Cela peut paraître une évidence mais l’une des premières conclusions de cette histoire (qui est loin d’être terminée) c’est que le gaullisme, ou si l’on préfère le néo-gaullisme, n’existe plus. Déjà chancelante sous Jacques Chirac, cette manière de voir la France a totalement sombré sous Nicolas Sarkozy et sa dérive droitière. Aujourd’hui, l’UMP c’est soit le centre, où l’on peut trouver des hommes comme Fillon ou Raffarin, soit la droite dure (désormais symbolisée par Copé). Une droite radicale qui, à terme, n’aura aucune hésitation à faire alliance avec le Front National (et l’on comprend pourquoi ce dernier est persuadé qu’une partie des électeurs de l’UMP va le rejoindre).

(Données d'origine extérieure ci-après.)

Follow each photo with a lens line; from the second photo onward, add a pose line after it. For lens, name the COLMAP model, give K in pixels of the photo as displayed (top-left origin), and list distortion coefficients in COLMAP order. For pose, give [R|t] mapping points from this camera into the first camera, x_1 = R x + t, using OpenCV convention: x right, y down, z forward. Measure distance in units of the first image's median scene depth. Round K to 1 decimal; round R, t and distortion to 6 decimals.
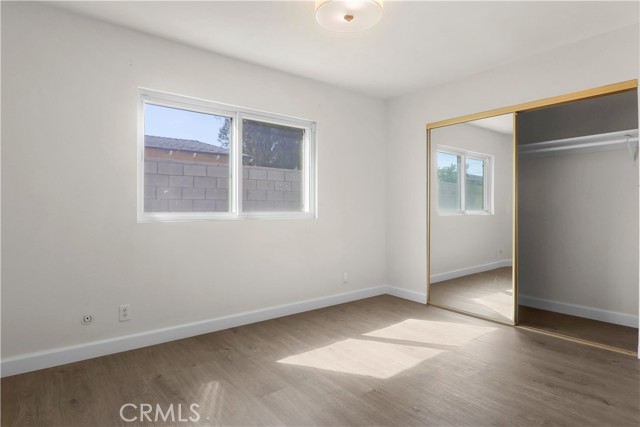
lens RADIAL K [[347.3, 0, 320.0], [0, 347.3, 209.2], [0, 0, 1]] dist [-0.001983, -0.002440]
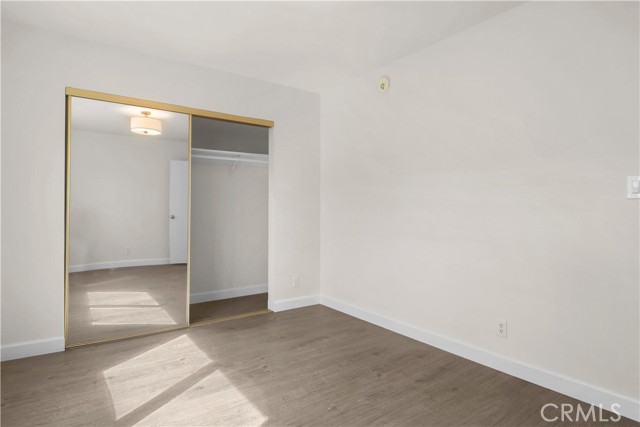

Bien entendu, et c’est peut-être l’aspect le plus pathétique de l’affaire, la ligne de fracture idéologique qui divise l’UMP est brouillée par des conflits de personnes. Des haines, a même expliqué un ancien ministre de Sarkozy, ce qui prouve l’impossibilité pour la droite de se réunifier un jour. Mais, au final, la question centrale reste la mise en place ou non d’une frontière hermétique entre la droite et le Front national. Et c’est bien pour avoir remis en cause cette stricte séparation (on pense à son discours de Grenoble en juillet 2010) que Nicolas Sarkozy doit être considéré comme le principal responsable de l’actuelle débâcle d’un parti qui l’avait mené à la victoire électorale de 2007.

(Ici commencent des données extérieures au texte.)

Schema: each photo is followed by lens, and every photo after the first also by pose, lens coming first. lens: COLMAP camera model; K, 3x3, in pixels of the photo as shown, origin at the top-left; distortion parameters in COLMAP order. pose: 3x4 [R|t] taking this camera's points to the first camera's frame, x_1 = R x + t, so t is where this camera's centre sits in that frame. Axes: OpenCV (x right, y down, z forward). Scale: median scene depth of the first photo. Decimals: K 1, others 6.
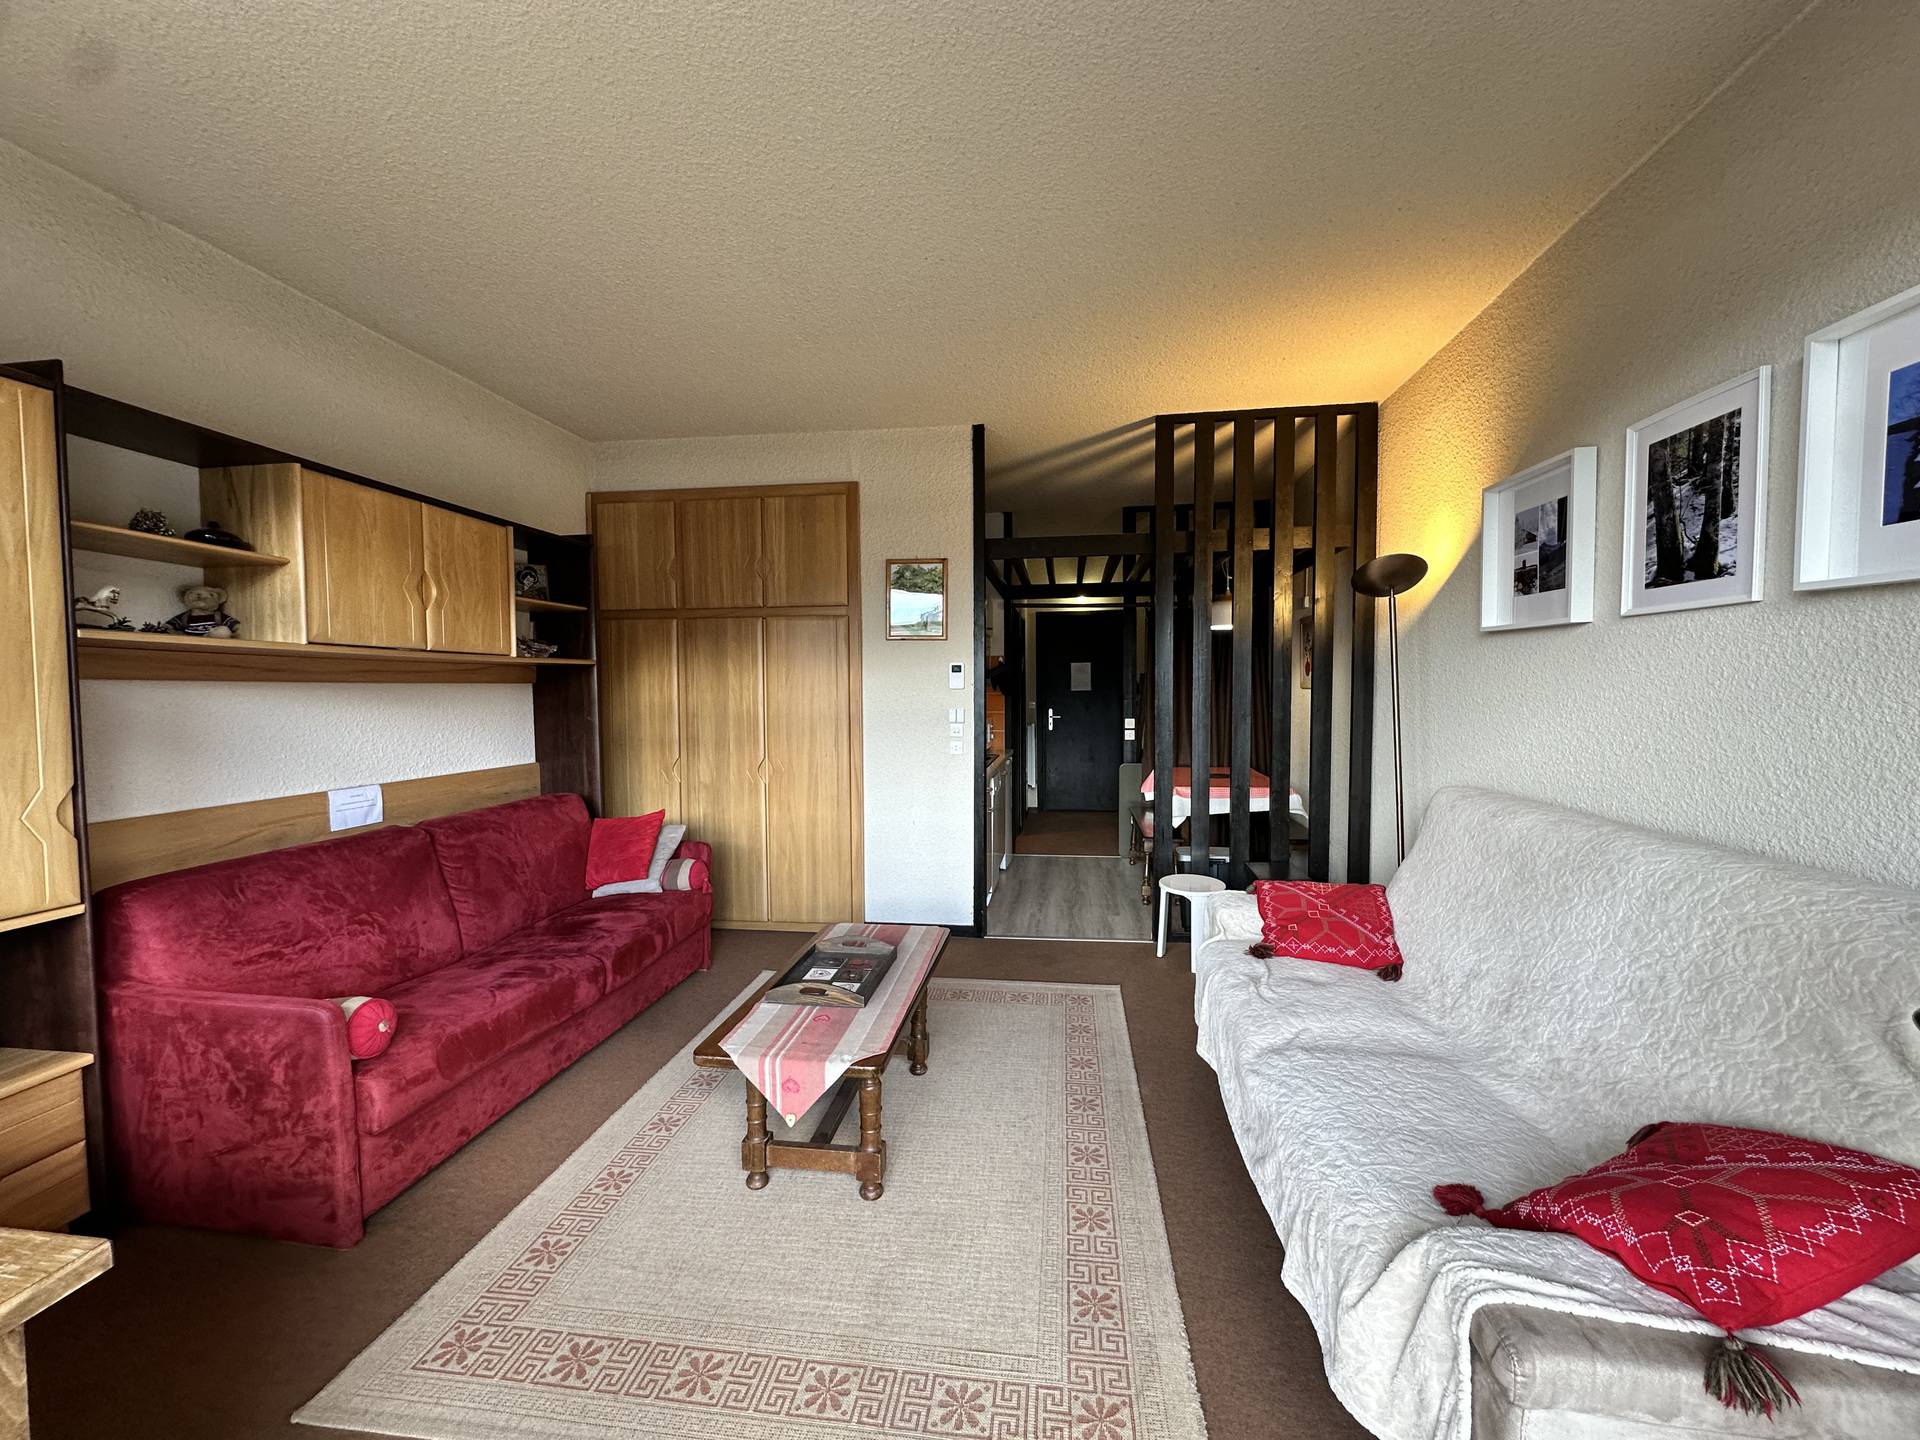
lens RADIAL K [[765.0, 0, 958.5], [0, 765.0, 721.9], [0, 0, 1]] dist [-0.002598, 0.000168]
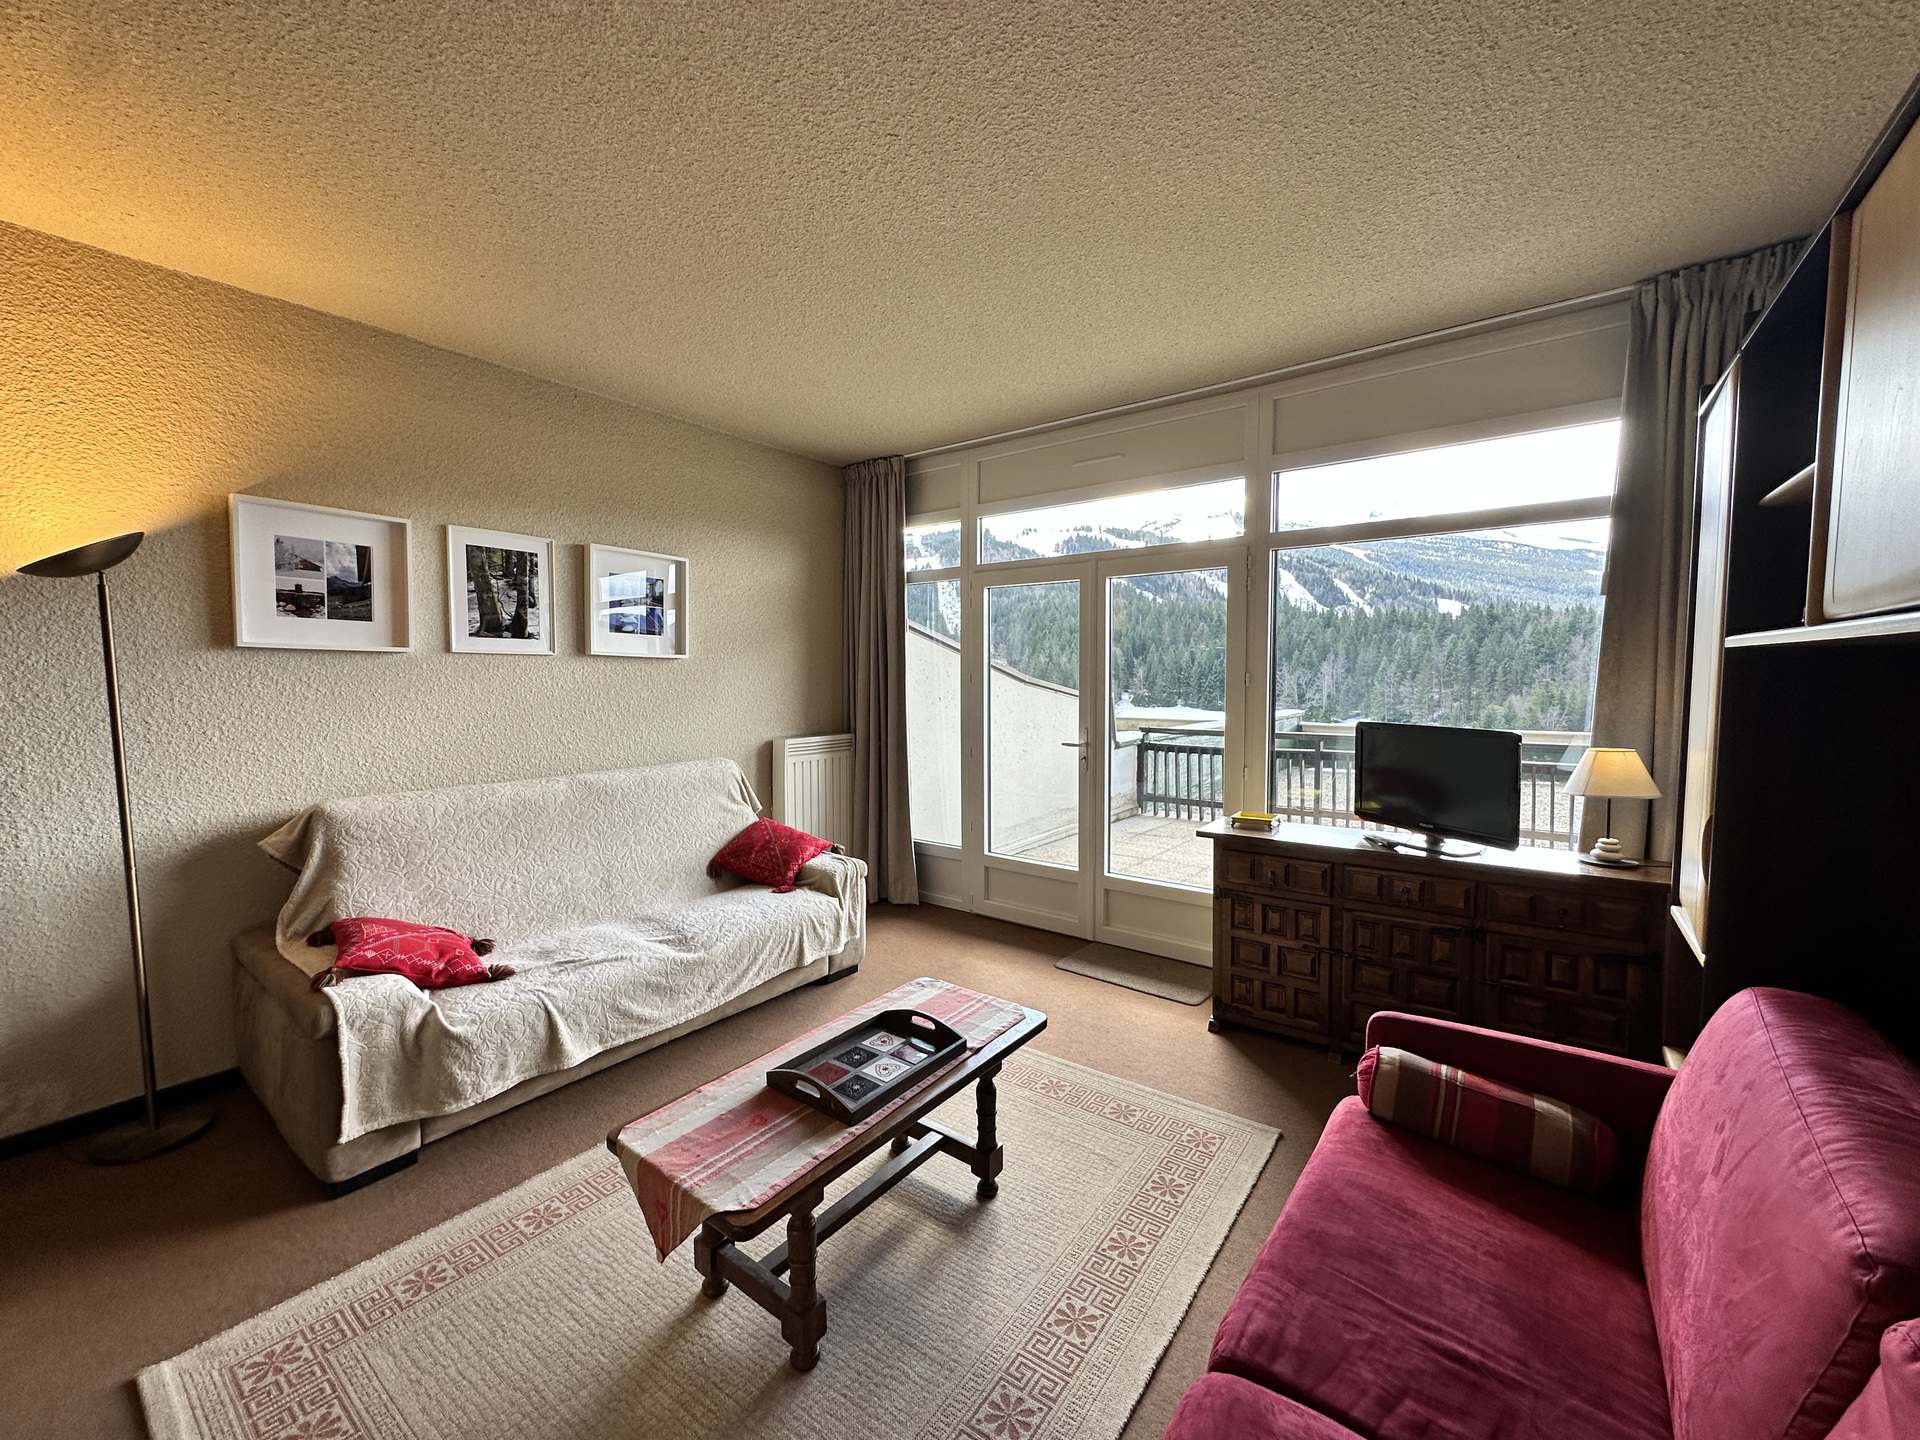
lens RADIAL K [[765.0, 0, 956.1], [0, 765.0, 714.2], [0, 0, 1]] dist [-0.002598, 0.000168]
pose [[-0.870044, -0.019179, 0.492601, -0.781133], [0.027931, 0.995720, 0.088099, -0.135528], [-0.492182, 0.090409, -0.865785, 2.006729]]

L’ancien président est d’ailleurs doublement responsable de la piètre situation de sa famille politique. D’abord, et comme indiqué, c’est lui qui a injecté les germes de la division en révulsant une partie des siens (discours sur l’identité nationale, sur les Roms,…). Ensuite, il est vraisemblable que c’est lui qui a tiré en coulisse les ficelles de l’affrontement entre Fillon et Copé. Le but de la manœuvre est évident : affaiblir les deux hommes, candidats à sa succession en tant que champion de la droite. Tout cela pour briguer de nouveau la présidence de la République en 2017. En clair, c’est bien parce que Sarkozy est persuadé qu’il pourra revenir et vaincre que cette crise a lieu. C’est cette ambition, certes masquée mais ô combien prégnante, qui empêche la droite française de tirer le bilan de ses cinq années à l’Elysée et, éventuellement, d’en finir avec le sarkozysme.

En tous les cas, les récents évènements devraient faire réfléchir Nicolas Sarkozy. La brutalité de l’affrontement entre Copé et Fillon, leurs déterminations respectives, leur intransigeance, tout cela montre qu’aucun d’eux n’aura peur de se frotter à lui lorsque viendra le temps des primaires. On imagine avec une délectation mêlée d’appréhension ce que donnerait un combat électoral entre Copé et Sarkozy. Plus de fureur, de coup tordus et de sauvagerie. De l’hémoglobine et des chicots. Un régal ! Vous avez aimé Copé vs Fillon ? Vous adorerez Sarkozy contre Copé. Et le titre du film est déjà trouvé : le choc des très vilains méchants.